You should at least refactor out the stuff that looks like it might be a problem and unit test that. But as a rule, a function shouldn't be that long. You might find something that is unit test worthy once you start refactoring
Good object mentor article on TDD
As a few have answered before, there are a few ways you can test what you have outlined.
First the form input, can be tested in a few ways.
What happens if invalid data is inputted, valid data, etc.
Then each of the function can be tested to see if the functions when supplied with various forms of correct and incorrect data react in the proper manner.
Next you can mock the application that are being called so that you can make sure that your application send and process data to the external programs correctly. Don't for get to make sure your program deals with unexpected data from the external program as well.
Usually, the way I figure out how I want to write tests for a program I have been assigned to maintain, is to see what I am do manually to test the program. Then try and figure how to automate as much of it as possible.

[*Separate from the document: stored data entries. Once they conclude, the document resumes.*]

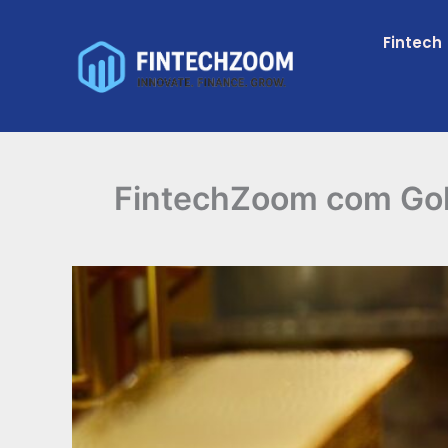
Skip
to
Fintech
content
FintechZoom com Gold 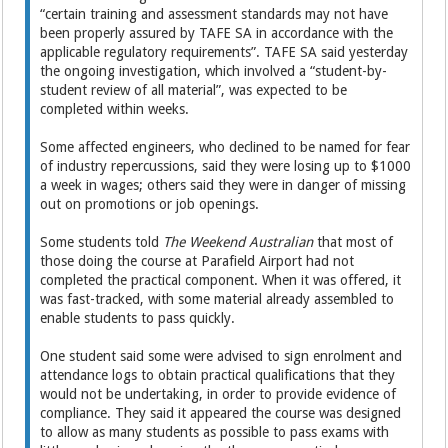
“certain training and assessment standards may not have
been properly assured by TAFE SA in accordance with the
applicable regulatory requirements”. TAFE SA said yesterday
the ongoing investigation, which involved a “student-by-
student review of all material”, was expected to be
completed within weeks.
Some affected engineers, who declined to be named for fear
of industry repercussions, said they were losing up to $1000
a week in wages; others said they were in danger of missing
out on promotions or job openings.
Some students told
The Weekend Australian
that most of
those doing the course at Parafield Airport had not
completed the practical component. When it was offered, it
was fast-tracked, with some material already ­assembled to
enable students to pass quickly.
One student said some were advised to sign enrolment and
attendance logs to ­obtain practical qualifications that they
would not be undertaking, in order to provide evidence of
compliance. They said it ­appeared the course was designed
to allow as many students as possible to pass exams with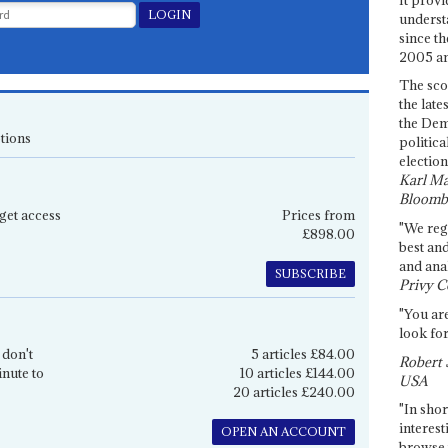
underst
since th
2005 and
The sco
the late
the Dem
tions
politica
election
Karl Ma
Bloomb
get access
Prices from
"We re
£898.00
best an
and anal
SUBSCRIBE
Privy C
"You are
look for
 don't
5 articles £84.00
Robert 
inute to
10 articles £144.00
USA
20 articles £240.00
"In shor
interest
OPEN AN ACCOUNT
browse 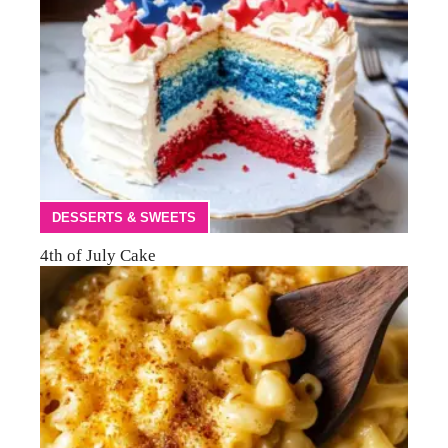
DESSERTS & SWEETS
4th of July Cake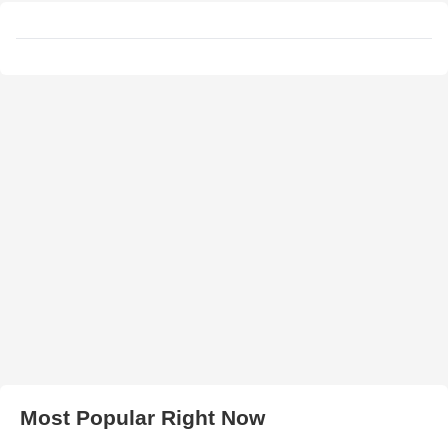
Most Popular Right Now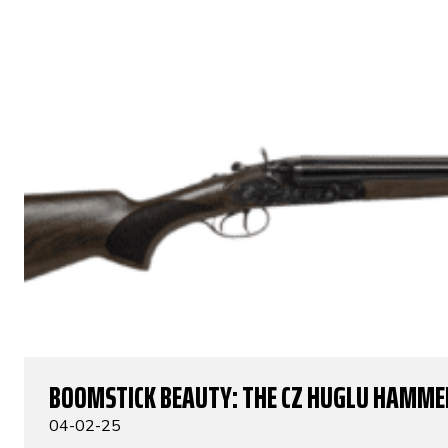
BOOMSTICK BEAUTY: THE CZ HUGLU HAMME
04-02-25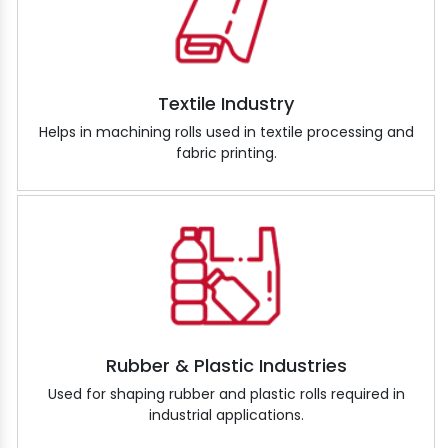
Textile Industry
Helps in machining rolls used in textile processing and
fabric printing.
Rubber & Plastic Industries
Used for shaping rubber and plastic rolls required in
industrial applications.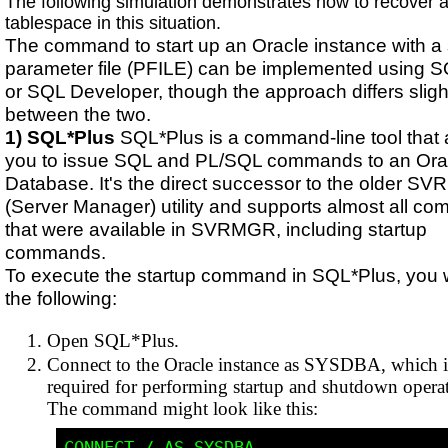
The following simulation demonstrates how to recover a
tablespace in this situation.
The command to start up an Oracle instance with a 
parameter file (PFILE) can be implemented using 
or SQL Developer, though the approach differs sligh
between the two.
1) SQL*Plus
SQL*Plus is a command-line tool that 
you to issue SQL and PL/SQL commands to an Ora
Database. It's the direct successor to the older S
(Server Manager) utility and supports almost all c
that were available in SVRMGR, including startup
commands.
To execute the startup command in SQL*Plus, you 
the following:
Open SQL*Plus.
Connect to the Oracle instance as SYSDBA, which i
required for performing startup and shutdown operat
The command might look like this: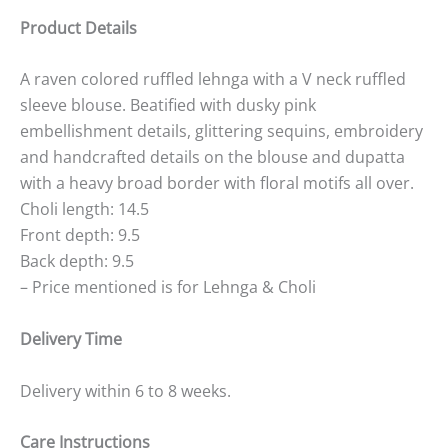
Product Details
A raven colored ruffled lehnga with a V neck ruffled
sleeve blouse. Beatified with dusky pink
embellishment details, glittering sequins, embroidery
and handcrafted details on the blouse and dupatta
with a heavy broad border with floral motifs all over.
Choli length: 14.5
Front depth: 9.5
Back depth: 9.5
– Price mentioned is for Lehnga & Choli
Delivery Time
Delivery within 6 to 8 weeks.
Care Instructions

Also, don't restrict your testing tools just to the programming language you are writing the code in.
I think a wave of testing paranoia is spreading :) Its good to examine things to see if tests would make sense, sometimes the answer is going to be no.
The only thing that I would test is making sure that bogus form input is handled correctly.. I really don't see where else an automated test would help. I think you'd want the test to be non invasive (i.e. no record is actually saved during testing), so that might rule out the other few possibilities.
If you can't test something how do you know that it works? A key to software design is that the code should be testable. That may make the actual writing of the software more difficult, but it pays off in easier maintenance later.